- Aim of the exercise -
Word for word, copy the listing below and leave out its images.

(Information shown Opens)

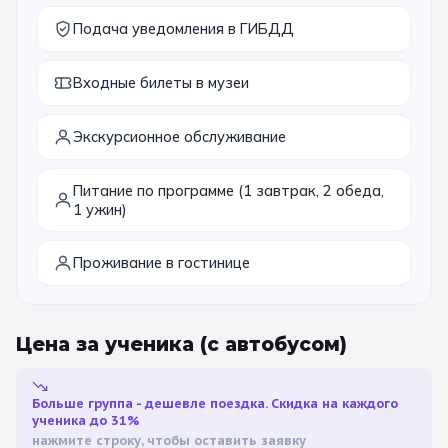
Подача уведомления в ГИБДД
Входные билеты в музеи
Экскурсионное обслуживание
Питание по программе (1 завтрак, 2 обеда,
1 ужин)
Проживание в гостинице
Цена за ученика
(с автобусом)
Больше группа - дешевле поездка. Скидка на каждого
ученика до 31%
нажмите строку, чтобы оставить заявку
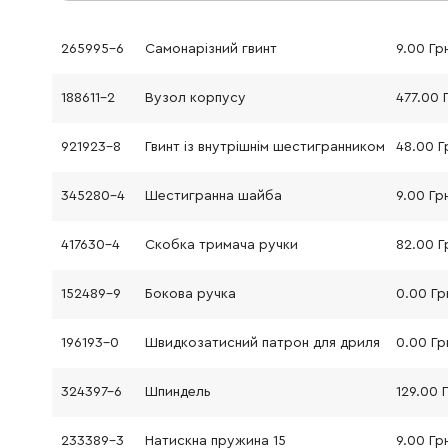
265995-6
Самонарізний гвинт
9.00 Гр
188611-2
Вузол корпусу
477.00 
921923-8
Гвинт із внутрішнім шестигранником
48.00 Г
345280-4
Шестигранна шайба
9.00 Гр
417630-4
Скобка тримача ручки
82.00 Г
152489-9
Бокова ручка
0.00 Гр
196193-0
Швидкозатисний патрон для дриля
0.00 Гр
324397-6
Шпиндель
129.00 
233389-3
Натискна пружина 15
9.00 Гр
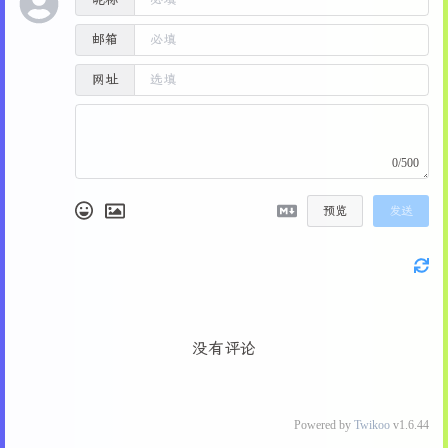
176
        self.page_count_label.pack(side=tk.LE
284
if
not
 self.doc 
or
 self.start_x 
is
Non
177
285
return
邮箱
178
        self.next_page_btn = ttk.Button(self.
286
179
        self.next_page_btn.pack(side=tk.LEFT,
网址
287
        end_x = self.canvas.canvasx(event.x)
180
288
        end_y = self.canvas.canvasy(event.y)
181
        self.last_page_btn = ttk.Button(self.
289
182
        self.last_page_btn.pack(side=tk.LEFT,
290
# 确保矩形有一定大小
183
0/500
291
if
abs
(end_x - self.start_x) < 
5
or
ab
184
def
create_toolbar
(
self
):
292
if
 self.rect:
185
"""创建工具栏"""
预览
发送
293
                self.canvas.delete(self.rect)
186
        self.toolbar_frame = tk.Frame(self.to
294
            self.rect = 
None
187
        self.toolbar_frame.pack(side=tk.RIGHT
295
            self.start_x = 
None
188
296
            self.start_y = 
None
189
# 放大/缩小按钮
297
return
190
        self.zoom_frame = tk.Frame(self.toolb
298
191
        self.zoom_frame.pack(side=tk.RIGHT, p
299
# 获取图像位置偏移
没有评论
192
300
        image_item = self.canvas.find_withtag(
193
        self.zoom_out_btn = ttk.Button(self.z
301
if
not
 image_item:
194
        self.zoom_out_btn.pack(side=tk.LEFT, 
302
return
195
Powered by
Twikoo
v1.6.44
303
196
        self.zoom_var = tk.StringVar(value=
"2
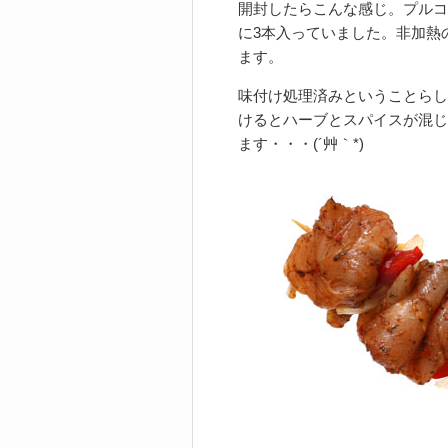
開封したらこんな感じ。プルコ
に3本入っていました。非加熱
ます。
味付け処理済みということらし
けるとハーブとスパイスが混じ
ます・・・(´艸｀*)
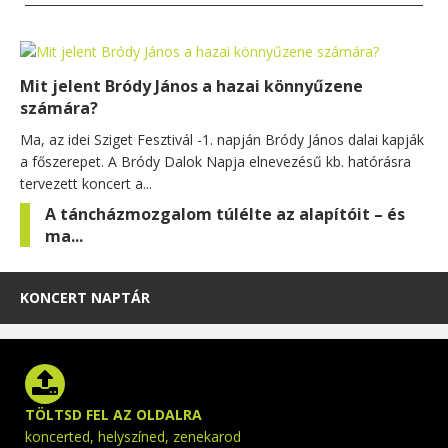
Mit jelent Bródy János a hazai könnyűzene
számára?
Ma, az idei Sziget Fesztivál -1. napján Bródy János dalai kapják
a főszerepet. A Bródy Dalok Napja elnevezésű kb. hatórásra
tervezett koncert a...
A táncházmozgalom túlélte az alapítóit – és
ma...
KONCERT NAPTÁR
TÖLTSD FEL AZ OLDALRA
koncerted, helyszíned, zenekarod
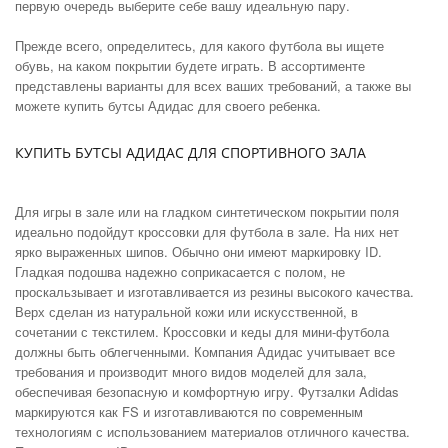
первую очередь выберите себе вашу идеальную пару.
Прежде всего, определитесь, для какого футбола вы ищете
обувь, на каком покрытии будете играть. В ассортименте
представлены варианты для всех ваших требований, а также вы
можете купить бутсы Адидас для своего ребенка.
КУПИТЬ БУТСЫ АДИДАС ДЛЯ СПОРТИВНОГО ЗАЛА
Для игры в зале или на гладком синтетическом покрытии поля
идеально подойдут кроссовки для футбола в зале. На них нет
ярко выраженных шипов. Обычно они имеют маркировку ID.
Гладкая подошва надежно соприкасается с полом, не
проскальзывает и изготавливается из резины высокого качества.
Верх сделан из натуральной кожи или искусственной, в
сочетании с текстилем. Кроссовки и кеды для мини-футбола
должны быть облегченными. Компания Адидас учитывает все
требования и производит много видов моделей для зала,
обеспечивая безопасную и комфортную игру. Футзалки Adidas
маркируются как FS и изготавливаются по современным
технологиям с использованием материалов отличного качества.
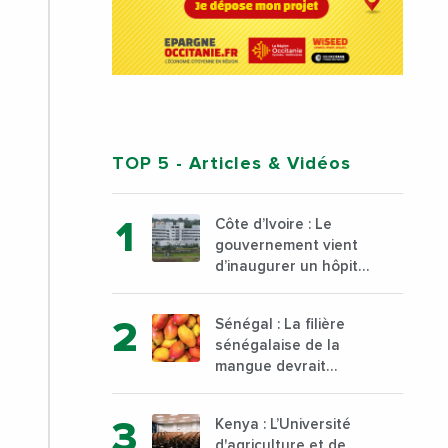
TOP 5
- Articles & Vidéos
Côte d’Ivoire : Le
gouvernement vient
d’inaugurer un hôpital
général à Yopougon
commune d’Abidjan,
Sénégal : La filière
au sud du pays
sénégalaise de la
mangue devrait
dépasser son record
d’exportation avec 30
Kenya : L’Université
000 tonnes produites
d'agriculture et de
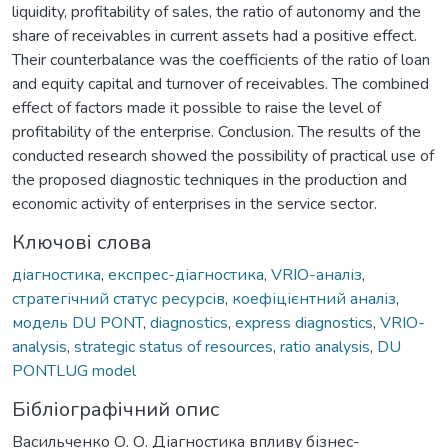
liquidity, profitability of sales, the ratio of autonomy and the
share of receivables in current assets had a positive effect.
Their counterbalance was the coefficients of the ratio of loan
and equity capital and turnover of receivables. The combined
effect of factors made it possible to raise the level of
profitability of the enterprise. Conclusion. The results of the
conducted research showed the possibility of practical use of
the proposed diagnostic techniques in the production and
economic activity of enterprises in the service sector.
Ключові слова
діагностика
,
експрес-діагностика
,
VRIO-аналіз
,
стратегічний статус ресурсів
,
коефіцієнтний аналіз
,
модель DU PONT
,
diagnostics
,
express diagnostics
,
VRIO-
analysis
,
strategic status of resources
,
ratio analysis
,
DU
PONTLUG model
Бібліографічний опис
Васильченко О. О. Діагностика впливу бізнес-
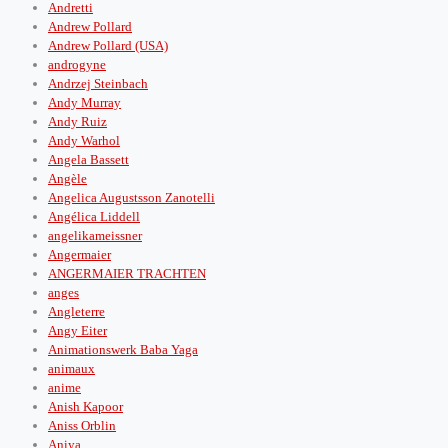
Andretti
Andrew Pollard
Andrew Pollard (USA)
androgyne
Andrzej Steinbach
Andy Murray
Andy Ruiz
Andy Warhol
Angela Bassett
Angèle
Angelica Augustsson Zanotelli
Angélica Liddell
angelikameissner
Angermaier
ANGERMAIER TRACHTEN
anges
Angleterre
Angy Eiter
Animationswerk Baba Yaga
animaux
anime
Anish Kapoor
Aniss Orblin
Aniya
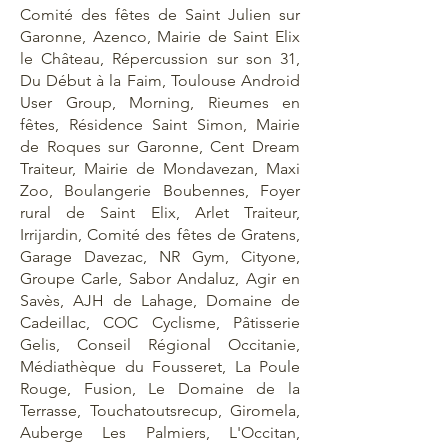
Comité des fêtes de Saint Julien sur
Garonne, Azenco, Mairie de Saint Elix
le Château, Répercussion sur son 31,
Du Début à la Faim, Toulouse Android
User Group, Morning, Rieumes en
fêtes, Résidence Saint Simon, Mairie
de Roques sur Garonne, Cent Dream
Traiteur, Mairie de Mondavezan, Maxi
Zoo, Boulangerie Boubennes, Foyer
rural de Saint Elix, Arlet Traiteur,
Irrijardin, Comité des fêtes de Gratens,
Garage Davezac, NR Gym, Cityone,
Groupe Carle, Sabor Andaluz, Agir en
Savès, AJH de Lahage, Domaine de
Cadeillac, COC Cyclisme, Pâtisserie
Gelis, Conseil Régional Occitanie,
Médiathèque du Fousseret, La Poule
Rouge, Fusion, Le Domaine de la
Terrasse, Touchatoutsrecup, Giromela,
Auberge Les Palmiers, L'Occitan,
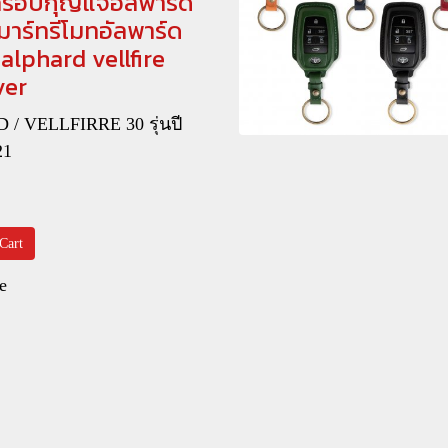
 ครอบกุญแจอัลพาร์ด
าร์ทรีโมทอัลพาร์ด
 alphard vellfire
ver
/ VELLFIRRE 30 รุ่นปี
21
Cart
e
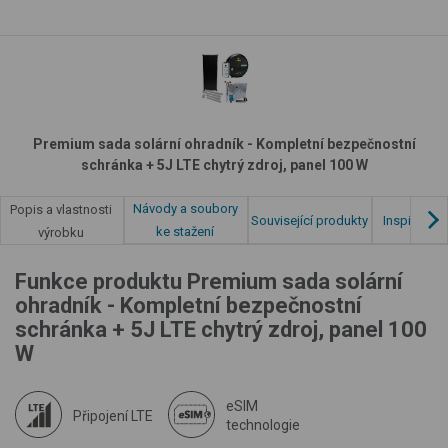
Premium sada solární ohradník - Kompletní bezpečnostní
schránka + 5J LTE chytrý zdroj, panel 100 W
Návody a soubory
Popis a vlastnosti
Související produkty
Inspirace z
ke stažení
výrobku
Funkce produktu Premium sada solární
ohradník - Kompletní bezpečnostní
schránka + 5J LTE chytrý zdroj, panel 100
W
eSIM
Připojení LTE
technologie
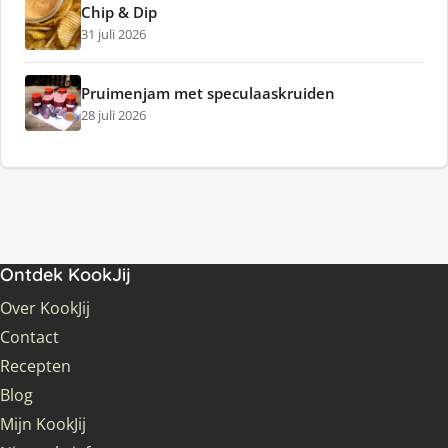
Chip & Dip
31 juli 2026
Pruimenjam met speculaaskruiden
28 juli 2026
Ontdek KookJij
Over KookJij
Contact
Recepten
Blog
Mijn KookJij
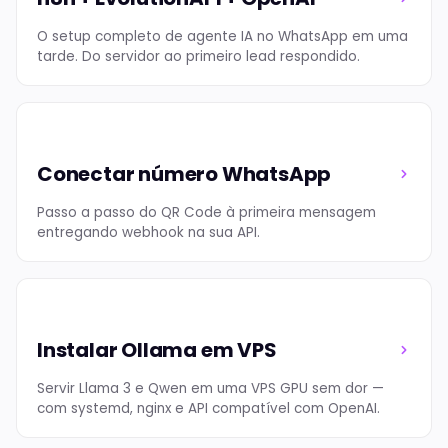
O setup completo de agente IA no WhatsApp em uma
tarde. Do servidor ao primeiro lead respondido.
Conectar número WhatsApp
Passo a passo do QR Code à primeira mensagem
entregando webhook na sua API.
Instalar Ollama em VPS
Servir Llama 3 e Qwen em uma VPS GPU sem dor —
com systemd, nginx e API compatível com OpenAI.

(Information shown Closes)

- Answer below -
Подача уведомления в ГИБДД
Входные билеты в музеи
Экскурсионное обслуживание
Питание по программе (1 завтрак, 2 обеда,
1 ужин)
Проживание в гостинице
Цена за ученика
(с автобусом)
Больше группа - дешевле поездка. Скидка на каждого
ученика до 31%
нажмите строку, чтобы оставить заявку
265995-6
Самонарізний гвинт
9.00 Гр
188611-2
Вузол корпусу
477.00 
921923-8
Гвинт із внутрішнім шестигранником
48.00 Г
345280-4
Шестигранна шайба
9.00 Гр
417630-4
Скобка тримача ручки
82.00 Г
152489-9
Бокова ручка
0.00 Гр
196193-0
Швидкозатисний патрон для дриля
0.00 Гр
324397-6
Шпиндель
129.00 
233389-3
Натискна пружина 15
9.00 Гр
176
        self.page_count_label.pack(side=tk.LE
284
if
not
 self.doc 
or
 self.start_x 
is
Non
177
285
return
邮箱
178
        self.next_page_btn = ttk.Button(self.
286
179
        self.next_page_btn.pack(side=tk.LEFT,
网址
287
        end_x = self.canvas.canvasx(event.x)
180
288
        end_y = self.canvas.canvasy(event.y)
181
        self.last_page_btn = ttk.Button(self.
289
182
        self.last_page_btn.pack(side=tk.LEFT,
290
# 确保矩形有一定大小
183
0/500
291
if
abs
(end_x - self.start_x) < 
5
or
ab
184
def
create_toolbar
(
self
):
292
if
 self.rect:
185
"""创建工具栏"""
预览
发送
293
                self.canvas.delete(self.rect)
186
        self.toolbar_frame = tk.Frame(self.to
294
            self.rect = 
None
187
        self.toolbar_frame.pack(side=tk.RIGHT
295
            self.start_x = 
None
188
296
            self.start_y = 
None
189
# 放大/缩小按钮
297
return
190
        self.zoom_frame = tk.Frame(self.toolb
298
191
        self.zoom_frame.pack(side=tk.RIGHT, p
299
# 获取图像位置偏移
没有评论
192
300
        image_item = self.canvas.find_withtag(
193
        self.zoom_out_btn = ttk.Button(self.z
301
if
not
 image_item:
194
        self.zoom_out_btn.pack(side=tk.LEFT, 
302
return
195
Powered by
Twikoo
v1.6.44
303
196
        self.zoom_var = tk.StringVar(value=
"2
開封したらこんな感じ。プルコ
に3本入っていました。非加熱
ます。
味付け処理済みということらし
けるとハーブとスパイスが混じ
ます・・・(´艸｀*)
Mit jelent Bródy János a hazai könnyűzene
számára?
Ma, az idei Sziget Fesztivál -1. napján Bródy János dalai kapják
a főszerepet. A Bródy Dalok Napja elnevezésű kb. hatórásra
tervezett koncert a...
A táncházmozgalom túlélte az alapítóit – és
ma...
KONCERT NAPTÁR
TÖLTSD FEL AZ OLDALRA
koncerted, helyszíned, zenekarod
первую очередь выберите себе вашу идеальную пару.
Прежде всего, определитесь, для какого футбола вы ищете
обувь, на каком покрытии будете играть. В ассортименте
представлены варианты для всех ваших требований, а также вы
можете купить бутсы Адидас для своего ребенка.
КУПИТЬ БУТСЫ АДИДАС ДЛЯ СПОРТИВНОГО ЗАЛА
Для игры в зале или на гладком синтетическом покрытии поля
идеально подойдут кроссовки для футбола в зале. На них нет
ярко выраженных шипов. Обычно они имеют маркировку ID.
Гладкая подошва надежно соприкасается с полом, не
проскальзывает и изготавливается из резины высокого качества.
Верх сделан из натуральной кожи или искусственной, в
сочетании с текстилем. Кроссовки и кеды для мини-футбола
должны быть облегченными. Компания Адидас учитывает все
требования и производит много видов моделей для зала,
обеспечивая безопасную и комфортную игру. Футзалки Adidas
маркируются как FS и изготавливаются по современным
технологиям с использованием материалов отличного качества.
TOP 5
- Articles & Vidéos
Côte d’Ivoire : Le
gouvernement vient
d’inaugurer un hôpital
général à Yopougon
commune d’Abidjan,
Sénégal : La filière
au sud du pays
sénégalaise de la
mangue devrait
dépasser son record
d’exportation avec 30
Kenya : L’Université
000 tonnes produites
d'agriculture et de
liquidity, profitability of sales, the ratio of autonomy and the
share of receivables in current assets had a positive effect.
Their counterbalance was the coefficients of the ratio of loan
and equity capital and turnover of receivables. The combined
effect of factors made it possible to raise the level of
profitability of the enterprise. Conclusion. The results of the
conducted research showed the possibility of practical use of
the proposed diagnostic techniques in the production and
economic activity of enterprises in the service sector.
Ключові слова
діагностика
,
експрес-діагностика
,
VRIO-аналіз
,
стратегічний статус ресурсів
,
коефіцієнтний аналіз
,
модель DU PONT
,
diagnostics
,
express diagnostics
,
VRIO-
analysis
,
strategic status of resources
,
ratio analysis
,
DU
PONTLUG model
Бібліографічний опис
Васильченко О. О. Діагностика впливу бізнес-
Andretti
Andrew Pollard
Andrew Pollard (USA)
androgyne
Andrzej Steinbach
Andy Murray
Andy Ruiz
Andy Warhol
Angela Bassett
Angèle
Angelica Augustsson Zanotelli
Angélica Liddell
angelikameissner
Angermaier
ANGERMAIER TRACHTEN
anges
Angleterre
Angy Eiter
Animationswerk Baba Yaga
animaux
anime
Anish Kapoor
Aniss Orblin
Aniya
Comité des fêtes de Saint Julien sur
Garonne, Azenco, Mairie de Saint Elix
le Château, Répercussion sur son 31,
Du Début à la Faim, Toulouse Android
User Group, Morning, Rieumes en
fêtes, Résidence Saint Simon, Mairie
de Roques sur Garonne, Cent Dream
Traiteur, Mairie de Mondavezan, Maxi
Zoo, Boulangerie Boubennes, Foyer
rural de Saint Elix, Arlet Traiteur,
Irrijardin, Comité des fêtes de Gratens,
Garage Davezac, NR Gym, Cityone,
Groupe Carle, Sabor Andaluz, Agir en
Savès, AJH de Lahage, Domaine de
Cadeillac, COC Cyclisme, Pâtisserie
Gelis, Conseil Régional Occitanie,
Médiathèque du Fousseret, La Poule
Rouge, Fusion, Le Domaine de la
Terrasse, Touchatoutsrecup, Giromela,
Auberge Les Palmiers, L'Occitan,
 ครอบกุญแจอัลพาร์ด
าร์ทรีโมทอัลพาร์ด
 alphard vellfire
ver
/ VELLFIRRE 30 รุ่นปี
21
Cart
e
Premium sada solární ohradník - Kompletní bezpečnostní
schránka + 5J LTE chytrý zdroj, panel 100 W
Návody a soubory
Popis a vlastnosti
Související produkty
Inspirace z
ke stažení
výrobku
Funkce produktu Premium sada solární
ohradník - Kompletní bezpečnostní
schránka + 5J LTE chytrý zdroj, panel 100
W
eSIM
Připojení LTE
technologie
Chip & Dip
31 juli 2026
Pruimenjam met speculaaskruiden
28 juli 2026
Ontdek KookJij
Over KookJij
Contact
Recepten
Blog
Mijn KookJij
O setup completo de agente IA no WhatsApp em uma
tarde. Do servidor ao primeiro lead respondido.
Conectar número WhatsApp
Passo a passo do QR Code à primeira mensagem
entregando webhook na sua API.
Instalar Ollama em VPS
Servir Llama 3 e Qwen em uma VPS GPU sem dor —
com systemd, nginx e API compatível com OpenAI.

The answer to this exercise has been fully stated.